Managing the debt of the City of Hamilton is a lot like managing the household debt—only the numbers are a lot bigger. Over the next 3 years Hamilton will incur significant debt as the city finally tackles the expensive rehabilitation and expansion of the sewer and water system—a necessity if the city is going to be able to accommodate the growth in population that is anticipated. A big piece of that cost will be paid out of the changes that are levied against property developers who must pay for the roads and water-wastewater infrastructure they create, as well as household water bills. Right now Hamilton’s debt sits at just under $600 Million while our reserves are pegged at $780 Million. Translated into household terms it would be the equivalent of carrying a $100,000 mortgage while you had $130,000 in a savings account—not a bad situation for the average taxpayer. But the numbers are soon going to start moving in opposite directions as the city takes on capital projects like the water and wastewater rehabilitation, and at the same time tries to chew into the roughly $2 Billion infrastructure deficit—the cumulative result of not keeping up with proper maintenance of our existing infrastructure.

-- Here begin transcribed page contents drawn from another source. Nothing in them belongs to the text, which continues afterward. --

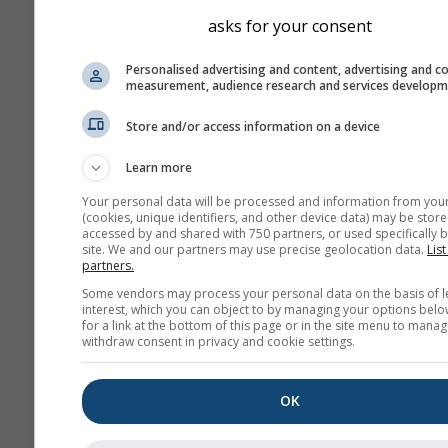
bulabilirsiniz.
asks for your consent
"15 günlük" diyagra
Personalised advertising and content, advertising and c
saatlik verileri gösteri
measurement, audience research and services develop
ay için minimum,
maksimum ve ortal
Store and/or access information on a device
değerlerin günlük
toplulaştırmaları vard
Learn more
aydan uzun süreler i
Your personal data will be processed and information from you
aylık toplulaştırmala
(cookies, unique identifiers, and other device data) may be store
accessed by and shared with 750 partners, or used specifically b
vardır.
site. We and our partners may use precise geolocation data.
List
partners.
Ayrıca ham verileri d
Some vendors may process your personal data on the basis of l
satışa sunuyoruz. Da
interest, which you can object to by managing your options belo
fazla bilgi için lütfen
for a link at the bottom of this page or in the site menu to manag
withdraw consent in privacy and cookie settings.
bizimle iletişime geç
(
support@meteoblu
OK
40°K 32.62°E için 1940't
yana saatlik tarihsel ha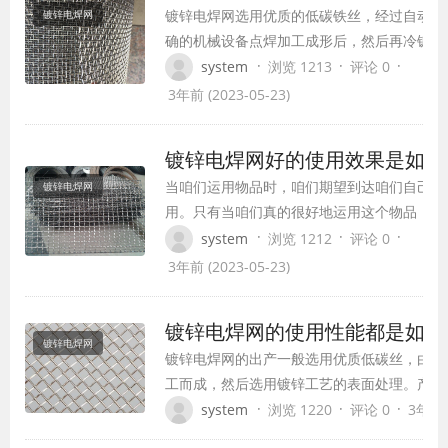
镀锌电焊网选用优质的低碳铁丝，经过自动化
镀锌电焊网
确的机械设备点焊加工成形后，然后再冷镀（
镀）、热镀、PVC包塑等外表钝化、塑化处理
·
·
·
system
浏览 1213
评论 0
平坦、网目均匀、焊点结实、部分机加工功能
3年前 (2023-05-23)
稳定、防腐、防蚀性好镀锌电焊网的种类。 
网选购过程中首先要看镀锌电焊网涂层外表的
镀锌电焊网好的使用效果是如何
用是否平坦，如果外表出现…
当咱们运用物品时，咱们期望到达咱们自己的
镀锌电焊网
用。只有当咱们真的很好地运用这个物品，咱
最终更好地保护咱们想要的作用。你知道怎么
·
·
·
system
浏览 1212
评论 0
镀锌焊接钢丝网更好的运用作用。这一方面在
3年前 (2023-05-23)
发挥非常重要的作用。一方面，为了确保热镀
网的杰出作用，此时必须挑选合适的产品。只
镀锌电焊网的使用性能都是如何
们真实挑选了正确的产品，…
镀锌电焊网
镀锌电焊网的出产一般选用优质低碳丝，由精
工而成，然后选用镀锌工艺的表面处理。产品
坦、规则，完整性好，固结健壮。即便有些挑
·
·
·
system
浏览 1220
评论 0
3年前 (
会出现松弛现象。镀锌电焊网是运用最广泛的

Over the next four years the city debt will rise to a peak of almost $900 Million in 2017 and will then begin to taper off to an estimated $625 Million by 2023. At the same time some of the cash reserves will be depleted as some of those funds are earmarked for specific capital projects. During the next 10 years the cost of borrowing alone will hover around $100 Million—that is about $500 dollars per household.
Compared to other cities Hamilton is in the mid range in terms of debt per capita at $783. The most indebted municipalities are York Region and Toronto at $2,057 and $1,578. London’s per capita debt is 25 percent higher than Hamilton. Standard and Poor rates Hamilton’s credit at “AA – stable” which translates into “Very strong capacity to meet financial commitments.”